[Dataset entries]
═══

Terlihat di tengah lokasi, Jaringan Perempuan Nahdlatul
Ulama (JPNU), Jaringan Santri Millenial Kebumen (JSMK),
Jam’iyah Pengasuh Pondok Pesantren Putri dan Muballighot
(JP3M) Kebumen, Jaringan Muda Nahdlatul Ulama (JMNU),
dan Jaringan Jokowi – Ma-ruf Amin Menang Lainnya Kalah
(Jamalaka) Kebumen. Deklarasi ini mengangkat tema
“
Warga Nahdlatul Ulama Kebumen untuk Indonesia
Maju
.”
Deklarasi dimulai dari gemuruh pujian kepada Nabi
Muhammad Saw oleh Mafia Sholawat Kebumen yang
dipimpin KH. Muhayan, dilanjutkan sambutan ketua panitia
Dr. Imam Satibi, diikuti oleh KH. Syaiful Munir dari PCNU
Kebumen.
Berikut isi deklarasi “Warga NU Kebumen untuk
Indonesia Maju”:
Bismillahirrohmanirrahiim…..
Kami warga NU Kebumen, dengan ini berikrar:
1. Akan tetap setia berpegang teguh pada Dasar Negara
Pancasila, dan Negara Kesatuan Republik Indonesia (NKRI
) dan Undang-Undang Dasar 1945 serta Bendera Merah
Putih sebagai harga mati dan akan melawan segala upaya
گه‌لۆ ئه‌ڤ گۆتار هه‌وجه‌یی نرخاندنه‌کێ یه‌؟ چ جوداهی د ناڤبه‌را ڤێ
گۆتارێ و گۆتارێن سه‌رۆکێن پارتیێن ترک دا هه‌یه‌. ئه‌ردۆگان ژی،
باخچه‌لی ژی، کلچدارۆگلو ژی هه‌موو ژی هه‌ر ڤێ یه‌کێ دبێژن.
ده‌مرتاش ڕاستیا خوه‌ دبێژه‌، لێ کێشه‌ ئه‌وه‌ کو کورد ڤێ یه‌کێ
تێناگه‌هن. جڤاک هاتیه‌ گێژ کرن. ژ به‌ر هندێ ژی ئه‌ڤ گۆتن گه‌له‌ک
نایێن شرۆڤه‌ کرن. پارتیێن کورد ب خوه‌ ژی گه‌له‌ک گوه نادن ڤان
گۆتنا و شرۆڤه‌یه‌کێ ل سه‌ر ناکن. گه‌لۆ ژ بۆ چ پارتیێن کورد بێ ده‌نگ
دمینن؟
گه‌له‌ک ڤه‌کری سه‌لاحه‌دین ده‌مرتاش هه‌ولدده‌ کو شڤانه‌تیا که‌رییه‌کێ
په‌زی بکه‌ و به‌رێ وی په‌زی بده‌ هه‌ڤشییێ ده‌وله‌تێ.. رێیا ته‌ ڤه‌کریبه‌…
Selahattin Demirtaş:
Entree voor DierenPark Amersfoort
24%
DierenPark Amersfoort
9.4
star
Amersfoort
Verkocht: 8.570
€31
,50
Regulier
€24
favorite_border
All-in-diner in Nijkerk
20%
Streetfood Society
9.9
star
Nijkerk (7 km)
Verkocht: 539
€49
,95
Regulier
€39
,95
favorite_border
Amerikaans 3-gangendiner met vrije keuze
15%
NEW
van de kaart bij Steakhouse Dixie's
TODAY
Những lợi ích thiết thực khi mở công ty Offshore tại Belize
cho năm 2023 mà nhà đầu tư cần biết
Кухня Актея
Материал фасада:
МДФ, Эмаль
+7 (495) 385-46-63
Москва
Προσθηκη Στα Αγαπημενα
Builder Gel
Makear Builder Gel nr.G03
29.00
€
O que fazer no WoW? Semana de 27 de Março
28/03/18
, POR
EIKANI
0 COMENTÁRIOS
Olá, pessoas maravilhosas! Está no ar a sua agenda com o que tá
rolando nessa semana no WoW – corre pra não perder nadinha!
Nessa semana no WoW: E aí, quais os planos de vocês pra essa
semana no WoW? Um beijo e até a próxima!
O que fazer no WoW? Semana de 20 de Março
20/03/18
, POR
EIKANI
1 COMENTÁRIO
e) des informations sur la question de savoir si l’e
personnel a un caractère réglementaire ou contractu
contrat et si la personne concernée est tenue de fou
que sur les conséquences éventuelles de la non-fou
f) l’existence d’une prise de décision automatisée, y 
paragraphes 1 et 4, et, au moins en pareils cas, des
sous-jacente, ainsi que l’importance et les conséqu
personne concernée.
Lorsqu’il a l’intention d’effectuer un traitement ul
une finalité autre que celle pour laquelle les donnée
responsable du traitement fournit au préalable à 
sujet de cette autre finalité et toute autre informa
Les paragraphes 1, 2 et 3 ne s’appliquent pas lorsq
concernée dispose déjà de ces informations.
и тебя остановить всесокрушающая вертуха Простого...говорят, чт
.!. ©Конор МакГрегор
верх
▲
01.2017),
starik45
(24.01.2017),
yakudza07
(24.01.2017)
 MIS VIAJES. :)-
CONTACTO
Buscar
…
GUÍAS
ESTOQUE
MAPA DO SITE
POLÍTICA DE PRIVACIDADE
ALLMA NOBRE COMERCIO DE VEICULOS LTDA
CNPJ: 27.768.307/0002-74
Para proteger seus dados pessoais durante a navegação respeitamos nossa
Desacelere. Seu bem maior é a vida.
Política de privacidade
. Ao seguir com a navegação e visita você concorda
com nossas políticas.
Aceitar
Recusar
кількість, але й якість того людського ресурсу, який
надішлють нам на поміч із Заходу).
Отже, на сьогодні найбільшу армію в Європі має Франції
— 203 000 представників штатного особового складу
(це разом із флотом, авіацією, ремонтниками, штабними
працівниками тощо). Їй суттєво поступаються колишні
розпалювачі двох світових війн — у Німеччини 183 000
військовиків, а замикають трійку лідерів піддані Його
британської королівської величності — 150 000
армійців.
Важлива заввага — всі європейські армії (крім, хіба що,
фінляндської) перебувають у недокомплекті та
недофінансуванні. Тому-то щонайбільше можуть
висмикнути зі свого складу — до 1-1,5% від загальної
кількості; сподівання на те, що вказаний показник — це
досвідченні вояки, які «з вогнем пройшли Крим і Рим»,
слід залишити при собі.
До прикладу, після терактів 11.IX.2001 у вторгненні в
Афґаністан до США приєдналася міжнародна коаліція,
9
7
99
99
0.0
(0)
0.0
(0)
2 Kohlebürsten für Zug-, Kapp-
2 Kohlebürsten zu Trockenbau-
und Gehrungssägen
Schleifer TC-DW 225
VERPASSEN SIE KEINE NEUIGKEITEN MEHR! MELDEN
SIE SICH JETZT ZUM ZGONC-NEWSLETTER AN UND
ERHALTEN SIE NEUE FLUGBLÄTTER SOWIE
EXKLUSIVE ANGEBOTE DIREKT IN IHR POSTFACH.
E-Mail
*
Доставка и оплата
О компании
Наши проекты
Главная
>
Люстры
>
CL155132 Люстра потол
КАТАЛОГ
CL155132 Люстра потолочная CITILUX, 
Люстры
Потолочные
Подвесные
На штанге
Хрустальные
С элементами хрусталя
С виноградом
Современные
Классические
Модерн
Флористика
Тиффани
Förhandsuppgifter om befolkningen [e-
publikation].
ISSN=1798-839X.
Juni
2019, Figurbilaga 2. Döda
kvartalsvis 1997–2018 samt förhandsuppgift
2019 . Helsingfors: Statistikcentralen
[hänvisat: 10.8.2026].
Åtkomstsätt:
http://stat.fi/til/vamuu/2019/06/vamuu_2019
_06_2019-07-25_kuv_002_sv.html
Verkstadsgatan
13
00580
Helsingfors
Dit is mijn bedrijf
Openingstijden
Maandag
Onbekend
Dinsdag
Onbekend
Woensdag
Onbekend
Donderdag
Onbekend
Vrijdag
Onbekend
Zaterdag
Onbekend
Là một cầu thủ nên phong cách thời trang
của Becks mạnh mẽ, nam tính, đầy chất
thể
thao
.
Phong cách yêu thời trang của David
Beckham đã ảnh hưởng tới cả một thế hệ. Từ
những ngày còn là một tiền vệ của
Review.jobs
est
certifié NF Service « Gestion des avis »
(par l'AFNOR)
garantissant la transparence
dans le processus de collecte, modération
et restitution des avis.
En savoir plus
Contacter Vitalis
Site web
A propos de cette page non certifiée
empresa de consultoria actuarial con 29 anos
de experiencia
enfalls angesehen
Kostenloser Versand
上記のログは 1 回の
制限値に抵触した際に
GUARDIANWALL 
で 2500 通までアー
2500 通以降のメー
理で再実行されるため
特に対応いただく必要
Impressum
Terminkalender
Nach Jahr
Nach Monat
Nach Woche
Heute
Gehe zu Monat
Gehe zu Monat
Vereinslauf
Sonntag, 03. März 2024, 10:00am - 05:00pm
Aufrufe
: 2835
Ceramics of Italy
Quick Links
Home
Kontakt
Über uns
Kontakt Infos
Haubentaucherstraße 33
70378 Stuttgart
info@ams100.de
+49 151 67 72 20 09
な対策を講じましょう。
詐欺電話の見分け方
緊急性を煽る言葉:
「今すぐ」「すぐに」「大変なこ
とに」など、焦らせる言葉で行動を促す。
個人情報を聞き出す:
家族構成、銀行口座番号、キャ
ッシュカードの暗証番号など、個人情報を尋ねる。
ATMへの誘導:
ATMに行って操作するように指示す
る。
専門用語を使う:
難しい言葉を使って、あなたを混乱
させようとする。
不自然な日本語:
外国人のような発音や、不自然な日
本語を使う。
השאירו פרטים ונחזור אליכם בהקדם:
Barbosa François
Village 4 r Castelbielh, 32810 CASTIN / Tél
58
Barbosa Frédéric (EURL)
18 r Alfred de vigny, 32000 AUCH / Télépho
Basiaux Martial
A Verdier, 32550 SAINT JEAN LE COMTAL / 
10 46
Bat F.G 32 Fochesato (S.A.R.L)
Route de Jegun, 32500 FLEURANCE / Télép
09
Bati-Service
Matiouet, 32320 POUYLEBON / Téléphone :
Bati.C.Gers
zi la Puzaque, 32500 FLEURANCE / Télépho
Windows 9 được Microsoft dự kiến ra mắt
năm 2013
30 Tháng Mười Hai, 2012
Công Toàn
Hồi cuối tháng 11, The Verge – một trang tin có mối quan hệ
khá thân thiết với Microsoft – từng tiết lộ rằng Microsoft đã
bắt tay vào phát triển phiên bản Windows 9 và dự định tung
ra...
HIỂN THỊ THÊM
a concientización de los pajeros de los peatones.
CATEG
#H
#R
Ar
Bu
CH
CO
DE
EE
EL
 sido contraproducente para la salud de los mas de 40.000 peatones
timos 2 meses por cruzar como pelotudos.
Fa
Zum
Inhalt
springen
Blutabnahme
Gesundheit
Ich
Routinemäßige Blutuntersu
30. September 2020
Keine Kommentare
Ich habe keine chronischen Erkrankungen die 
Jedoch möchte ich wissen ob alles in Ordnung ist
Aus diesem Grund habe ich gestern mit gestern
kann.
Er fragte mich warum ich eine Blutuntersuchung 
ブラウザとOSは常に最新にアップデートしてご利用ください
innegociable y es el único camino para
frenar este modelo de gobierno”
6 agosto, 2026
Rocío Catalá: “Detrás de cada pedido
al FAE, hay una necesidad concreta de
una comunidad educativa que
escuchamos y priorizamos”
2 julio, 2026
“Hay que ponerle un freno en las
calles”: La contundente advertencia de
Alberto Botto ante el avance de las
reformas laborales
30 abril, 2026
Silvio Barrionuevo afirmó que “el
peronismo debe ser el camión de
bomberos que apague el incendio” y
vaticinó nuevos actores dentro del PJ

═══

• _REQUIRED WORK_:
Starting with the line above that holds "und Gehrungssägen" and stopping with the line that holds "A propos de cette page non certifiée", reproduce each line exactly, omitting all other lines.

• _TASK ANSWER_:
und Gehrungssägen
Schleifer TC-DW 225
VERPASSEN SIE KEINE NEUIGKEITEN MEHR! MELDEN
SIE SICH JETZT ZUM ZGONC-NEWSLETTER AN UND
ERHALTEN SIE NEUE FLUGBLÄTTER SOWIE
EXKLUSIVE ANGEBOTE DIREKT IN IHR POSTFACH.
E-Mail
*
Доставка и оплата
О компании
Наши проекты
Главная
>
Люстры
>
CL155132 Люстра потол
КАТАЛОГ
CL155132 Люстра потолочная CITILUX, 
Люстры
Потолочные
Подвесные
На штанге
Хрустальные
С элементами хрусталя
С виноградом
Современные
Классические
Модерн
Флористика
Тиффани
Förhandsuppgifter om befolkningen [e-
publikation].
ISSN=1798-839X.
Juni
2019, Figurbilaga 2. Döda
kvartalsvis 1997–2018 samt förhandsuppgift
2019 . Helsingfors: Statistikcentralen
[hänvisat: 10.8.2026].
Åtkomstsätt:
http://stat.fi/til/vamuu/2019/06/vamuu_2019
_06_2019-07-25_kuv_002_sv.html
Verkstadsgatan
13
00580
Helsingfors
Dit is mijn bedrijf
Openingstijden
Maandag
Onbekend
Dinsdag
Onbekend
Woensdag
Onbekend
Donderdag
Onbekend
Vrijdag
Onbekend
Zaterdag
Onbekend
Là một cầu thủ nên phong cách thời trang
của Becks mạnh mẽ, nam tính, đầy chất
thể
thao
.
Phong cách yêu thời trang của David
Beckham đã ảnh hưởng tới cả một thế hệ. Từ
những ngày còn là một tiền vệ của
Review.jobs
est
certifié NF Service « Gestion des avis »
(par l'AFNOR)
garantissant la transparence
dans le processus de collecte, modération
et restitution des avis.
En savoir plus
Contacter Vitalis
Site web
A propos de cette page non certifiée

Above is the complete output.